Text extracted from each page:
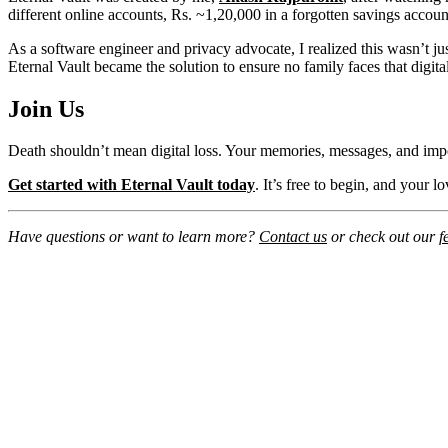
different online accounts, Rs. ~1,20,000 in a forgotten savings accoun
As a software engineer and privacy advocate, I realized this wasn’t ju
Eternal Vault became the solution to ensure no family faces that digita
Join Us
Death shouldn’t mean digital loss. Your memories, messages, and imp
Get started with Eternal Vault today
. It’s free to begin, and your 
Have questions or want to learn more?
Contact us
or check out our
f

§ **WHAT THIS TASK INVOLVES**: Reproduce the text lines from the entries above word for word, leaving out the pictures.

§ **SOLUTION TO THIS TASK**:
different online accounts, Rs. ~1,20,000 in a forgotten savings accoun
As a software engineer and privacy advocate, I realized this wasn’t ju
Eternal Vault became the solution to ensure no family faces that digita
Join Us
Death shouldn’t mean digital loss. Your memories, messages, and imp
Get started with Eternal Vault today
. It’s free to begin, and your 
Have questions or want to learn more?
Contact us
or check out our
f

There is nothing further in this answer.